_Exercise requirements_
[1] Write out the part of the passage on brachycephalic dogs that begins at the words "While it is" and ends after "and CM/SM (syringomyelia).".
[2] Answer these questions from the passage on brachycephalic dogs:
(a) Who published the new research paper?
(b) Of the 705 Cavalier litters registered by the Kennel Club in 2020, how many show evidence of any kind of screening for the two conditions?
(c) What does a screening MRI cost in the UK?
[3] Decide whether each statement agrees with the passage on brachycephalic dogs. Answer yes or no, and quote the words that decide it.
(a) The Kennel Club screening scheme for Chiari-like Malformation and Syringomyelia is compulsory.
(b) Cavalier King Charles Spaniels are brachycephalic.
(c) Cavalier puppies from fully health tested parents sell for less than £1,000.

_Extract to read_
※ ※ ※

In recent years, nobody could have failed to have noticed the boom in popularity of dog breeds such as Pugs, French Bulldogs and Boston Terriers. These breeds have a skull which is wider than it is long, defined as “brachycephalic”. Many less-obviously “flat faced” dogs are also brachycephalic, including Cavalier King Charles Spaniels.
While it is generally accepted that such head conformation can be associated with health problems such as breathing and eye issues, a new research paper published by Professor Clare Rusbridge and Dr Penny Knowler points to increasing evidence that brachycephaly can also impair the circulation of cerebrospinal fluid leading to distressing and life-limiting conditions such as hydrocephalus and CM/SM (syringomyelia).
Many of the brachycephalic breeds more likely to suffer from such conditions, including Cavaliers, Chihuahuas and Pugs, are hugely popular pets. The research paper concludes by questioning whether it is ethical to breed dogs predisposed to these issues and stresses the importance of educating the puppy-buying public about the importance of avoiding extreme conformation. It also calls for wider screening of (at risk?) breeding dogs (rather than stock, some people take offence at the term stock).
There is an official Kennel Club screening scheme for Chiari-like Malformation of the skull and Syringomyelia but it is not compulsory, nor widely used. Furthermore, a recent analysis of Cavalier litters registered by the Kennel Club in 2020 revealed that only four litters (out of 705) show evidence of any kind of screening for these two conditions and only two of the litters would have passed the breeding guidelines.
The cost of a screening MRI in the UK is £200 to £300 plus BVA reading fee £100. Cavalier puppies from fully health tested parents sell for £2,500 to £4,000 plus so cost should not be a deterrent in having the parents scanned.

※ ※ ※

_Supplied material_
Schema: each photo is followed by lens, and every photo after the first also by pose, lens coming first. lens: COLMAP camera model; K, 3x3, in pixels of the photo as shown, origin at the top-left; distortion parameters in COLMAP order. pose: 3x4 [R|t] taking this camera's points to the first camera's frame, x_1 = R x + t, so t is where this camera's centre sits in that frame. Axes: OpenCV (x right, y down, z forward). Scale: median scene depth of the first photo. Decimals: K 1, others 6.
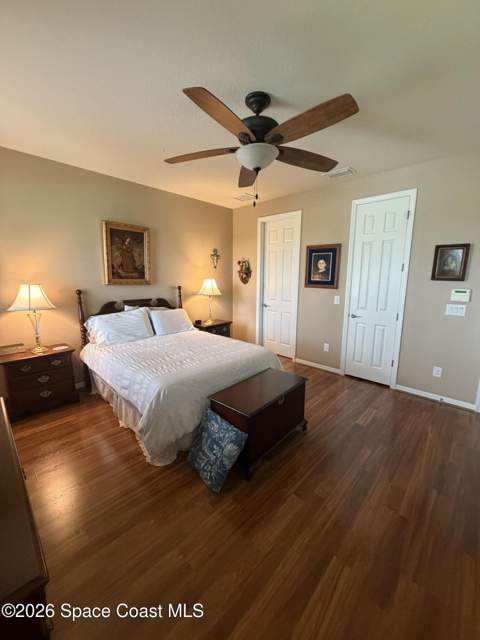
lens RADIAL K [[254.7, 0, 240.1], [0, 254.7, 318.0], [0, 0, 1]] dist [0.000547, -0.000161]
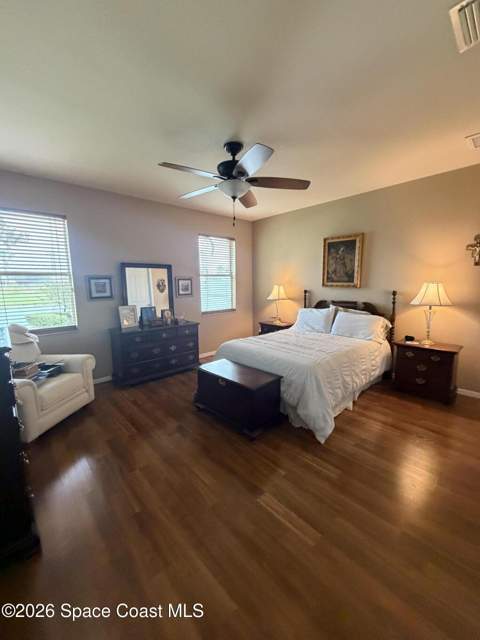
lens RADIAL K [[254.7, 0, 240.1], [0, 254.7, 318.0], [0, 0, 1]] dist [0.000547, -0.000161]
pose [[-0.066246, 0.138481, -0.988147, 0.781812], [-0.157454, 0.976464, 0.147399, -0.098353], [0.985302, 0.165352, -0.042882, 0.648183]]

※ ※ ※

_Solutions to the problems_
[1]
While it is generally accepted that such head conformation can be associated with health problems such as breathing and eye issues, a new research paper published by Professor Clare Rusbridge and Dr Penny Knowler points to increasing evidence that brachycephaly can also impair the circulation of cerebrospinal fluid leading to distressing and life-limiting conditions such as hydrocephalus and CM/SM (syringomyelia).

[2]
(a) Professor Clare Rusbridge and Dr Penny Knowler
(b) Four
(c) £200 to £300, plus a BVA reading fee of £100

[3]
(a) No: "it is not compulsory, nor widely used"
(b) Yes: "Many less-obviously “flat faced” dogs are also brachycephalic, including Cavalier King Charles Spaniels."
(c) No: "sell for £2,500 to £4,000 plus"